K-pop agencies and television networks have recently been actively pursuing collaboration projects in their desperate efforts to create more fresh content.

From the cable TV channel Mnet’s new variety show “Snowball Project” to MBC’s reality show “Semobang,” the collaborations vary in theme and format but have the same purpose - practical synergetic gains.

The “Snowball Project” is the first music collaboration project between S.M. Entertainment and Mystic Entertainment. In it, Yoon Jong-shin, famous singer-songwriter and the chief producer of Mystic Entertainment, teams up with S.M.’s singer-songwriter Henry to write a new song.

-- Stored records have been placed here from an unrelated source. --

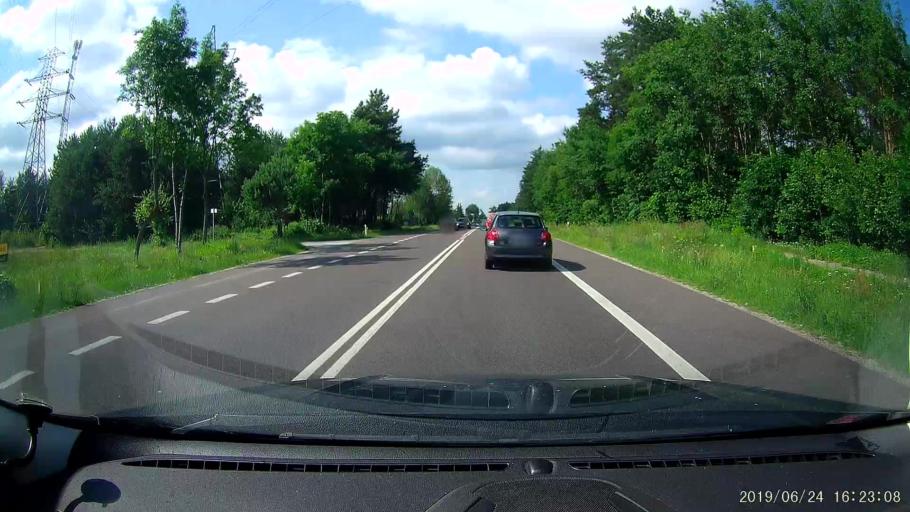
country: PL
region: Lublin Voivodeship
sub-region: Powiat tomaszowski
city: Tomaszow Lubelski
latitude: 50.4286
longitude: 23.4227
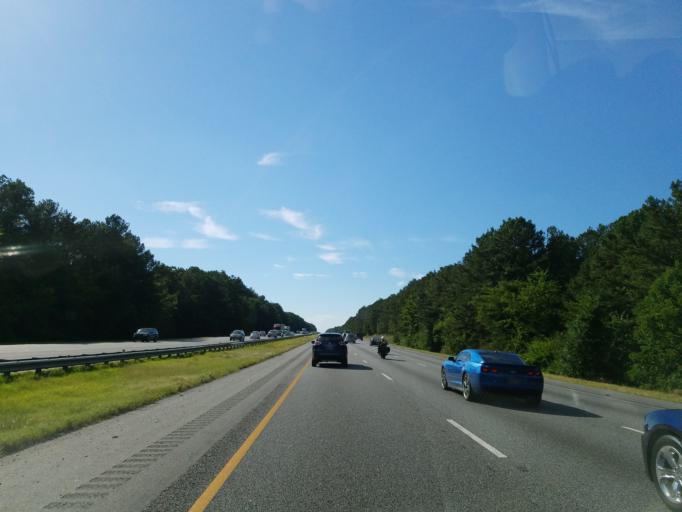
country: US
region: Georgia
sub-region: Bartow County
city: Rydal
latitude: 34.3001
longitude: -84.8278
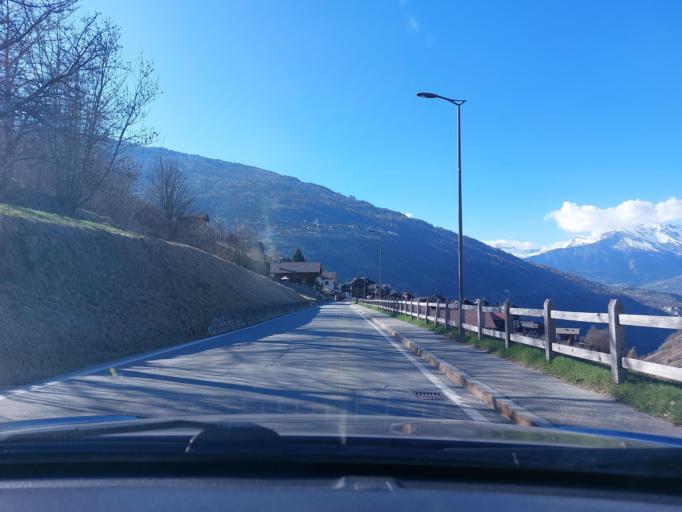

Mystic’s Jake Parc and Mark of S.M.’s boy band NCT 127 take part as singers.

“Collaborators should be totally different with each other,” Yoon said during a recent press conference to promote the show. “Since Mystic and S.M. are really different in their views and ways of producing, you’ll see through this experiment that the collaboration can produce a totally different feeling.”

YG Entertainment, which manages Psy and BigBang, has recently garnered attention after announcing a plan to open its new television audition show, in an attempt to mirror K-pop agencies taking advantage of the popularity of audition or singing competition programs.

“There would be limitation in producing such programs with only internal resources,” said Cho Seo-yoon, a TV producer at YG who formerly worked for the major network MBC. “I think it is a good idea to work with other entertainment agencies in perfect harmony to draw a bigger picture.”

MBC’s “Semobang,” short for the program’s original Korean title meaning “All the Broadcasting in the World” in English, even blurred the barriers between television and Internet-based programs and between local and foreign TV programs in its collaboration. In only about two months since the show’s premiere, its producers have already worked with a domestic YouTuber who runs a fishing program and the crews of Mongolia and Cambodian TV variety programs.

“There is no rank between TV broadcasters these days. Aren’t practical gains more important?” said Kim Myung-jin, who co-directs “Semobang” with Choi Min-geun. “This program also intends to introduce broadcasting programs whose content is good but is not properly known. It’s profitable in many ways.”

Many industry insiders forecast that such collaboration projects will be in vogue for the time being.

“If you start a collaborative program led by an entertainment company rather than a broadcasting station, there will be a lot of ideas and rapid progress,” said Lee Ye-ji, one of the two co-producers of “Snowball Project.”

“There will be a lot of collaborative projects between K-pop agencies in the future,” she added.